For most DV suspects, the biggest issues they face - at least early on- are the no contact and/or restraining orders, together referred to as protection orders, which begin to go into effect once charges are formalized.
“Restraining orders” automatically go into effect once you are charged, preventing you from harassing, threatening, intimidating, etc. witnesses and the alleged victim(s). “No contact orders” must be imposed by a judge, and they routinely are in DV cases, preventing you from contacting the alleged victim. No contact means just that: no telephone calls, no emails, no letters, no visits, no communication. Generally, having someone else contact the alleged victim is prohibited. Accepting contact from the alleged victim is prohibited, even if he or she wants contact.
Violation of a protection order is a separate crime. It also can be a bond violation resulting in jail if a bond securing your release from jail is in effect at the time of violation.
Can no contact orders be lifted (canceled) or modified (usually to allow telephone contact only)? Yes, but be patient. First, the alleged victim or victims usually have to request it (repeatedly) of the district attorney’s office. That office then may prepare a written motion to the judge conveying the request. The DA’s office may be for or against modification or lifting of the order. In effect, the no contact order amounts to a great deal of leverage over the defendant to take a plea (well over 90% of criminal cases in Colorado plea “bargain” without trial) and resolve the case quickly just to try to get the order lifted. Meanwhile no contact orders remain in place, and are strictly enforced, unless and until lifted or modified by a judge, which can take weeks or months if ever (in some plea agreements, the DA’s office will insist on a permanent no contact order).
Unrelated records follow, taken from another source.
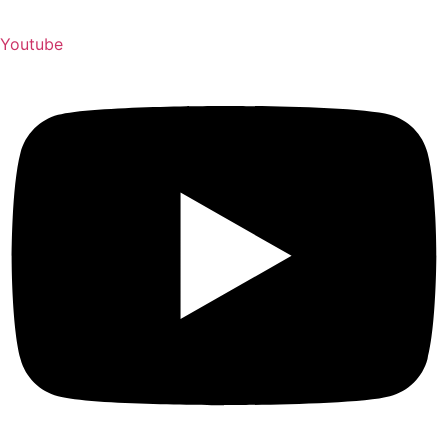
Youtube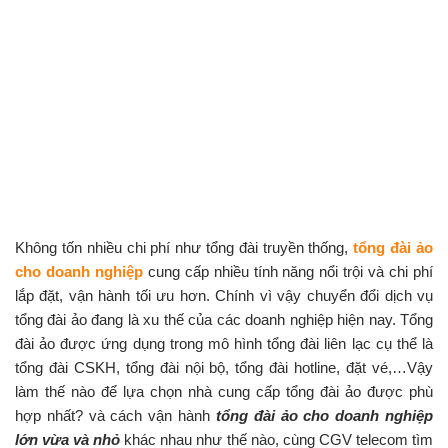
Không tốn nhiều chi phí như tổng đài truyền thống,
tổng đài ảo
cho doanh nghiệp
cung cấp nhiều tính năng nổi trội và chi phí
lắp đặt, vận hành tối ưu hơn. Chính vì vậy chuyển đổi dịch vụ
tổng đài ảo đang là xu thế của các doanh nghiệp hiện nay. Tổng
đài ảo được ứng dụng trong mô hình tổng đài liên lạc cụ thể là
tổng đài CSKH, tổng đài nội bộ, tổng đài hotline, đặt vé,…Vậy
làm thế nào để lựa chọn nhà cung cấp
tổng đài ảo
được phù
hợp nhất? và cách vận hành
tổng đài ảo cho doan
h nghiệp
lớn vừa và nhỏ
khác nhau như thế nào, cùng CGV telecom tìm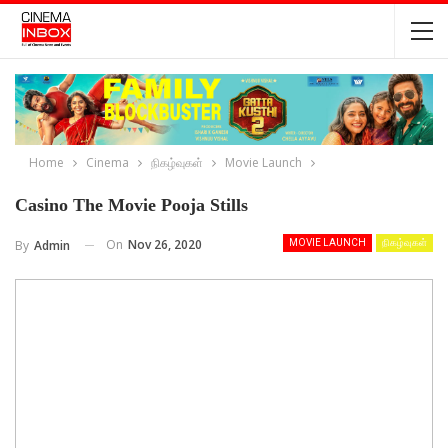
Home
Cinema
நிகழ்வுகள்
Movie Launch
Casino The Movie Pooja Stills
On
Nov 26, 2020
By
Admin
MOVIE LAUNCH
நிகழ்வுகள்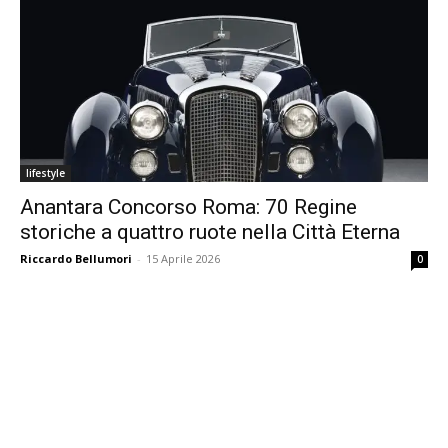
lifestyle
Anantara Concorso Roma: 70 Regine
storiche a quattro ruote nella Città Eterna
Riccardo Bellumori
-
15 Aprile 2026
0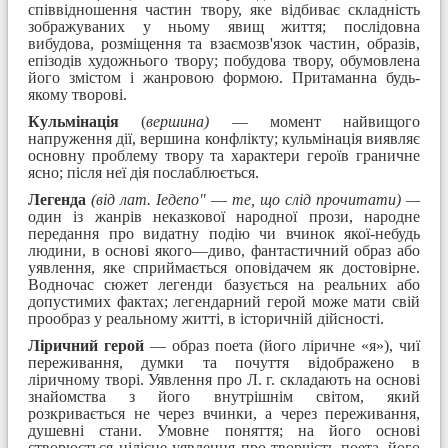
співвідношення частин твору, яке відбиває складність
зображуваних у ньому явищ життя; послідовна
вибудова, розміщення та взаємозв'язок частин, образів,
епізодів художнього твору; побудова твору, обумовлена
його змістом і жанровою формою. Притаманна будь-
якому творові.
Кульмінація
(
вершина)
— момент найвищого
напруження дії, вершина конфлікту; кульмінація виявляє
основну проблему твору та характери героїв граничне
ясно; після неї дія послаблюється.
Легенда
(від лат. Іедепо"
—
те, що слід прочитати) —
один із жанрів неказкової народної прози, народне
передання про видатну подію чи вчинок якої-небудь
людини, в основі якого—диво, фантастичний образ або
уявлення, яке сприймається оповідачем як достовірне.
Водночас сюжет легенди базується на реальних або
допустимих фактах; легендарний герой може мати свій
прооб­раз у реальному житті, в історичній дійсності.
Ліричний герой
— образ поета (його ліричне «я»), чиї
переживання, думки та почуття відображено в
ліричному творі. Уявлення про Л. г. складають на основі
знайомства з його внутрішнім світом, який
розкривається не через вчинки, а через переживання,
душевні стани. Умовне поняття; на його основі
створюється цілісне уявлення про творчість поета, його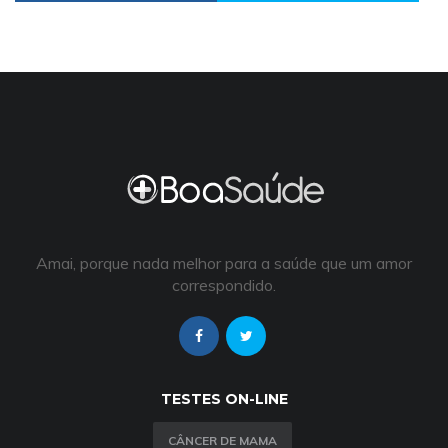
Amai, porque nada melhor para a saúde que um amor
correspondido.
TESTES ON-LINE
CÂNCER DE MAMA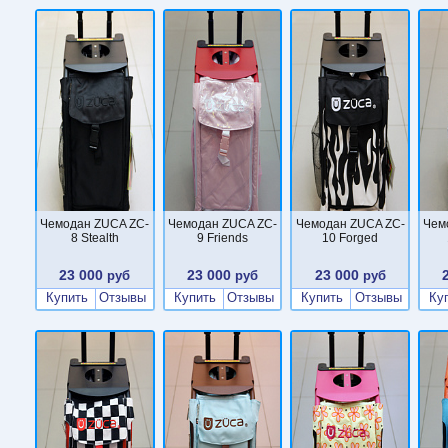
Чемодан ZUCA ZC-
Чемодан ZUCA ZC-
Чемодан ZUCA ZC-
Чем
8 Stealth
9 Friends
10 Forged
23 000
23 000
23 000
руб
руб
руб
Купить
Отзывы
Купить
Отзывы
Купить
Отзывы
Ку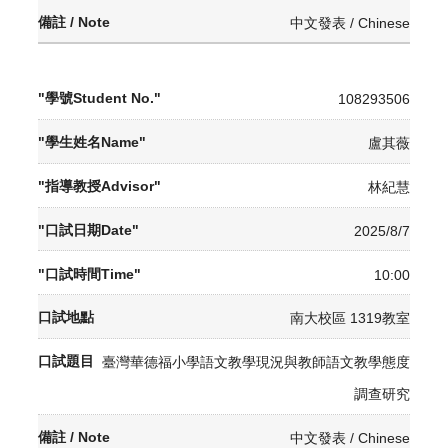
中文發表 / Chinese
108293506
盧其薇
林紀慧
2025/8/7
10:00
南大校區 1319教室
臺灣華德福小學語文教學現況與教師語文教學態度
調查研究
中文發表 / Chinese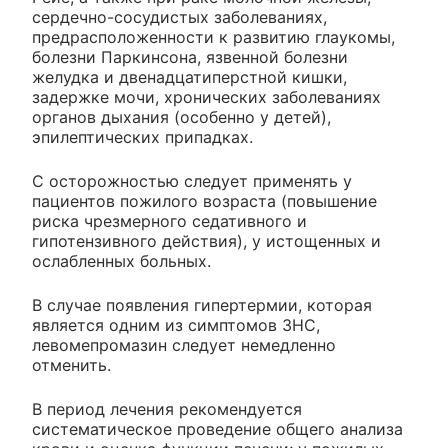
сердечно-сосудистых заболеваниях,
предрасположенности к развитию глаукомы,
болезни Паркинсона, язвенной болезни
желудка и двенадцатиперстной кишки,
задержке мочи, хронических заболеваниях
органов дыхания (особенно у детей),
эпилептических припадках.
С осторожностью следует применять у
пациентов пожилого возраста (повышение
риска чрезмерного седативного и
гипотензивного действия), у истощенных и
ослабленных больных.
В случае появления гипертермии, которая
является одним из симптомов ЗНС,
левомепромазин следует немедленно
отменить.
В период лечения рекомендуется
систематическое проведение общего анализа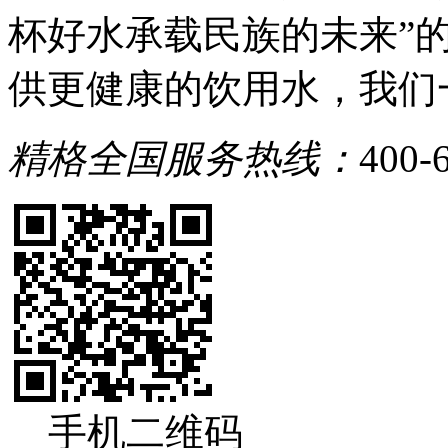
杯好水承载民族的未来”
供更健康的饮用水，我们
精格全国服务热线：
400-
手机二维码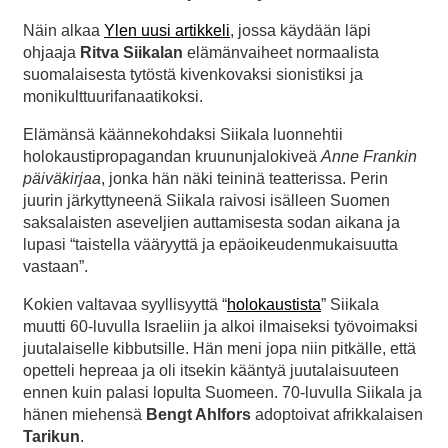
Näin alkaa
Ylen uusi artikkeli
, jossa käydään läpi
ohjaaja
Ritva Siikalan
elämänvaiheet normaalista
suomalaisesta tytöstä kivenkovaksi sionistiksi ja
monikulttuurifanaatikoksi.
Elämänsä käännekohdaksi Siikala luonnehtii
holokaustipropagandan kruununjalokiveä
Anne Frankin
päiväkirjaa
, jonka hän näki teininä teatterissa. Perin
juurin järkyttyneenä Siikala raivosi isälleen Suomen
saksalaisten aseveljien auttamisesta sodan aikana ja
lupasi “taistella vääryyttä ja epäoikeudenmukaisuutta
vastaan”.
Kokien valtavaa syyllisyyttä “
holokaustista
” Siikala
muutti 60-luvulla Israeliin ja alkoi ilmaiseksi työvoimaksi
juutalaiselle kibbutsille. Hän meni jopa niin pitkälle, että
opetteli hepreaa ja oli itsekin kääntyä juutalaisuuteen
ennen kuin palasi lopulta Suomeen. 70-luvulla Siikala ja
hänen miehensä
Bengt Ahlfors
adoptoivat afrikkalaisen
Tarikun
.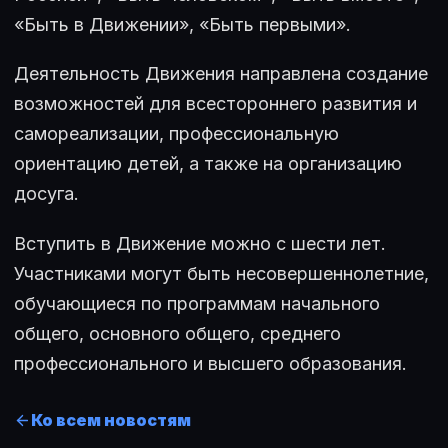
«Быть в Движении», «Быть первыми».
Деятельность Движения направлена создание
возможностей для всестороннего развития и
самореализации, профессиональную
ориентацию детей, а также на организацию
досуга.
Вступить в Движение можно с шести лет.
Участниками могут быть несовершеннолетние,
обучающиеся по программам начального
общего, основного общего, среднего
профессионального и высшего образования.
Ко всем новостям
While the protection orders are in place, you must defend against the charges. Domestic violence charges can be misdemeanor or felony level. Most are misdemeanors prosecuted in county court (felony cases end up in district court and involve different procedures and stiffer penalties).
The DV prosecution process is long and deliberative. For the accused it is frustrating, emotionally trying, and devastating to the family structure and finances (especially if a no contact order is in place requiring couples to live apart). Sometimes the cure is worse than the disease, and some families and relationships never recover. Of course the process can be equally hard on the alleged victim or victims, if not more so.
If you believe you are innocent, don’t give up. Just because you were arrested doesn’t mean a crime was committed, especially in DV cases, where many well-intentioned peace officers believe they are required to make an arrest regardless of circumstances. Many times self-defense and other defenses are available. Let the equally deliberative defense process work its way, and understand that defending yourself is your right (especially before you consider a plea).